Investors looking to avoid underperformance should steer clear of PowerShares DB Oil Fund (DBO - Free Report) . The fund recently hit a new 52-week low. Shares of DBO are down roughly 24.9% from its 52-week high of $9.91/share.
But is more pain in store for this ETF? Let’s take a quick look at the fund and the near-term outlook to get a better idea of where it might be headed.
DBO in Focus
DBO focuses on providing exposure to West Texas Intermediate crude oil (WTI), the most popular benchmark for crude. It charges 75 basis points in fees per year and has AUM of $359.6 million (see all Energy ETFs here).
Why the Move?
Crude oil has been gaining a lot of traction lately. Though crude prices went on a rising trajectory after the OPEC cuts in November, continuous increase in the U.S. output has been weighing on the prices lately.

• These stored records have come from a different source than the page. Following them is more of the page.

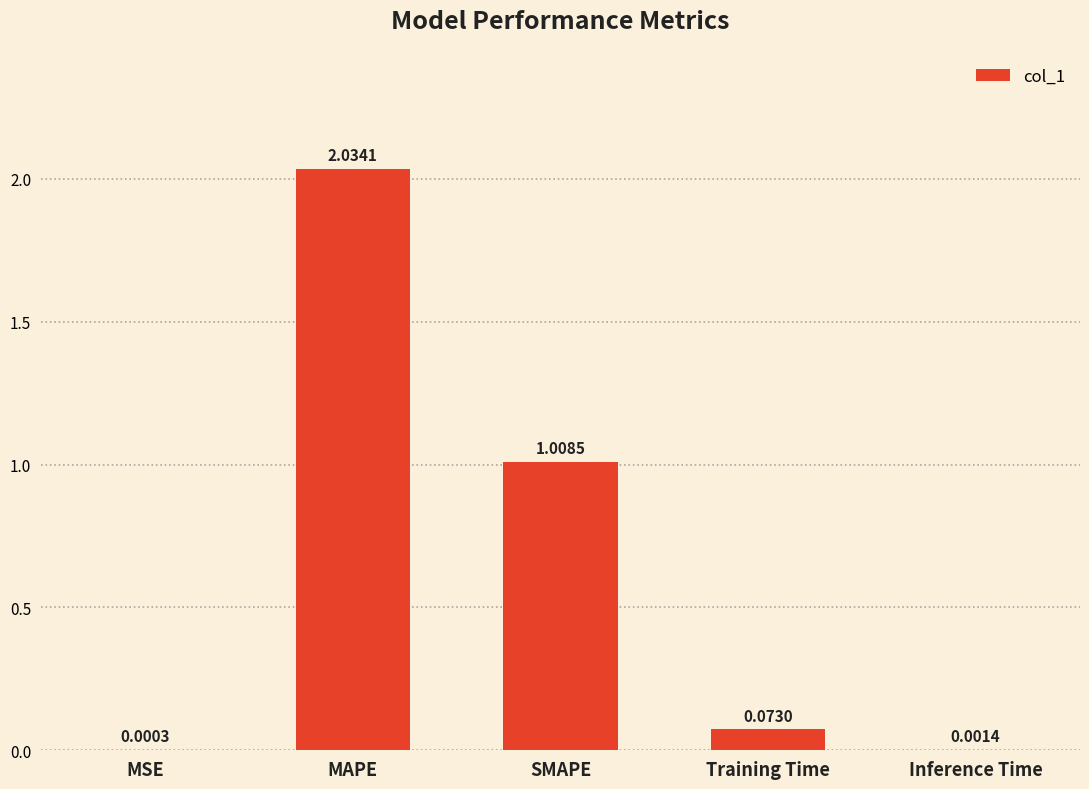

At which label is the value closest to 1?

SMAPE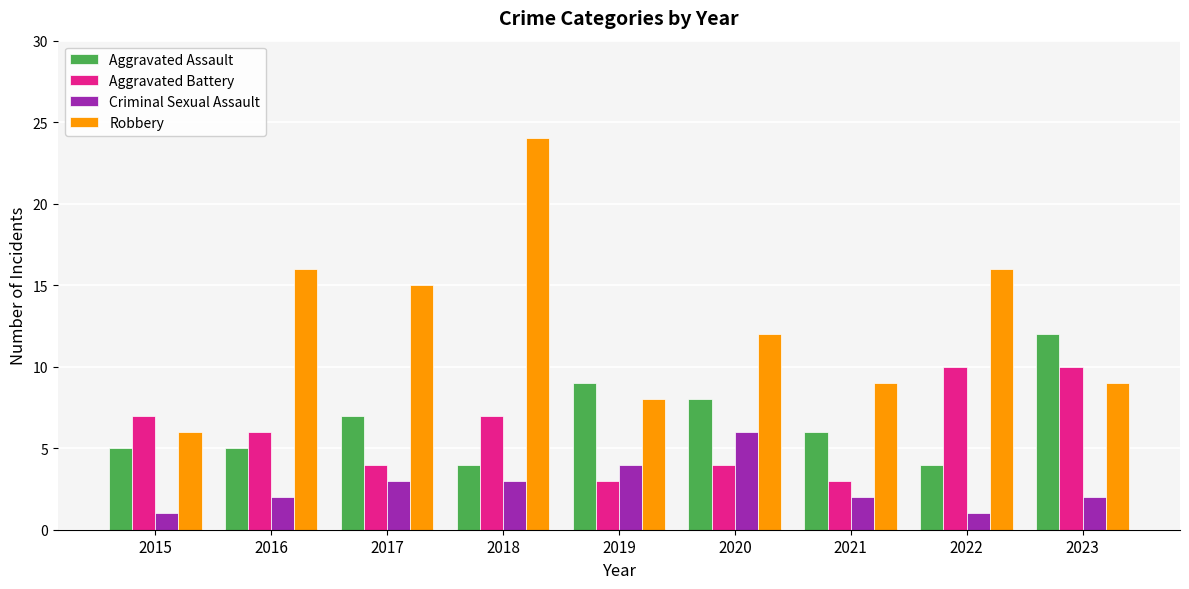

How many bars are there in total?

36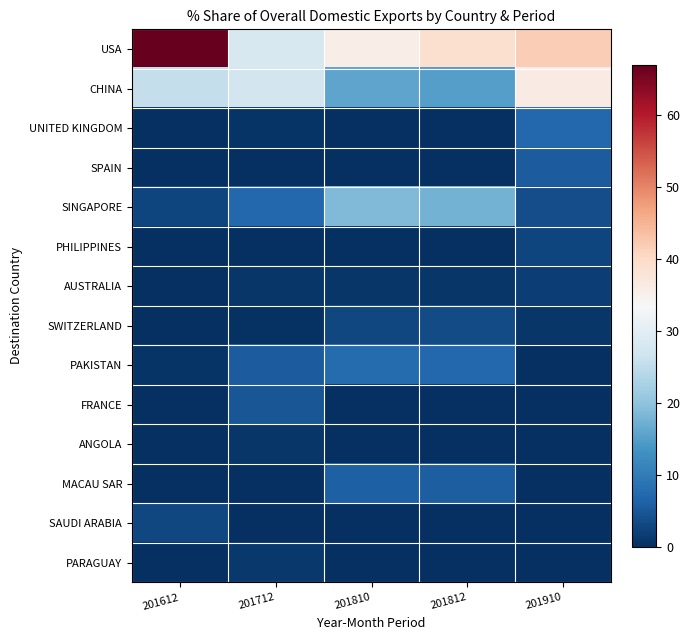

Which series has the largest total across all categories?

USA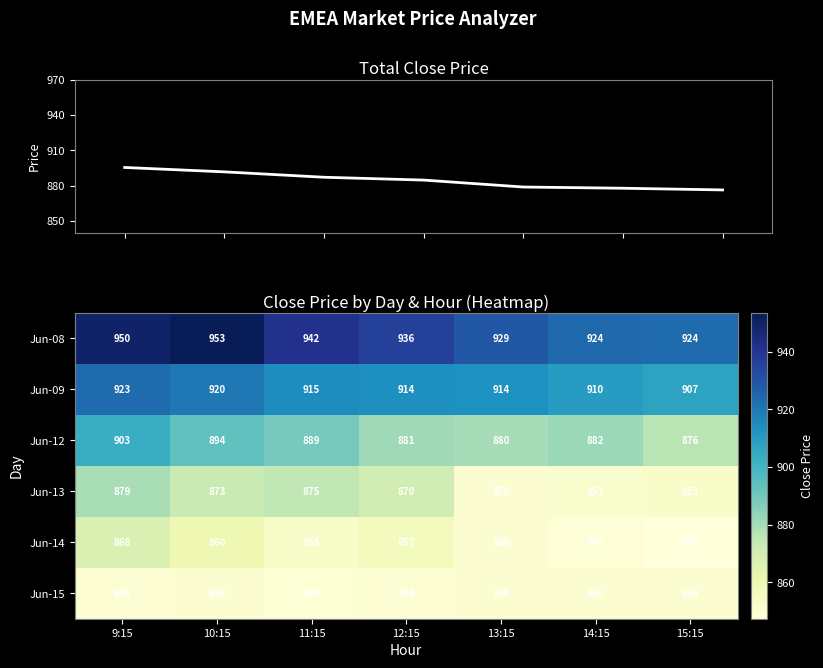

Is the value of Jun-13 at 14:15 greater than the value of Jun-15 at 15:15?

Yes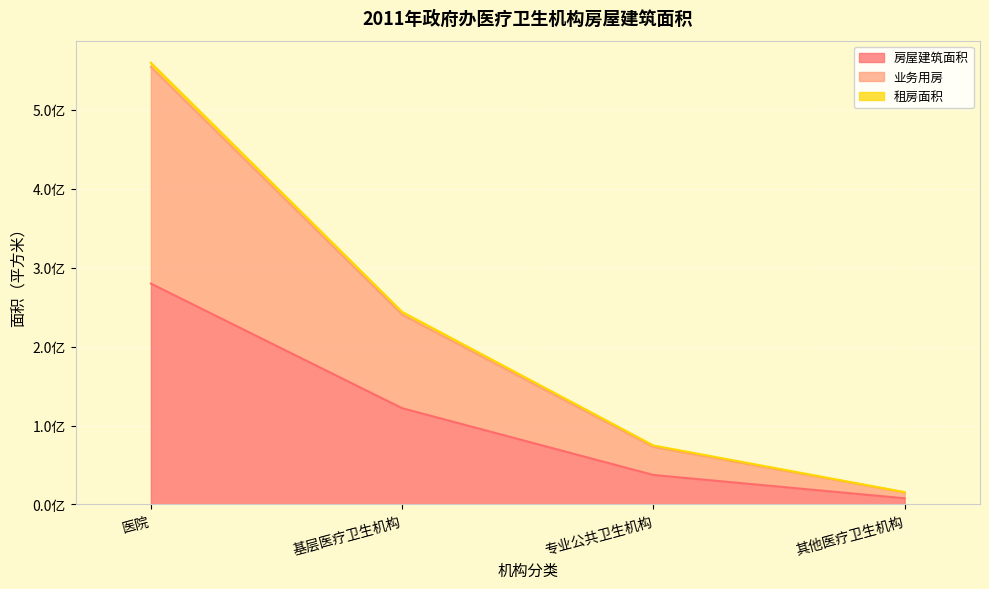

Which category has the highest value across all series?

医院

Most recently, WTI shed 2.3% to close at $42.53/barrel as there is increased uncertainty about achieving the desired outcome if U.S. output continues to nullify the efforts of the other countries in the pact.
More Losses Ahead?
With oil prices on a freefall, we believe it is best to avoid this ETF. The fund has a weighted alpha of -21.6 and a high 14-day standard deviation of 22.94%. So, the outlook for this fund remains quite bleak.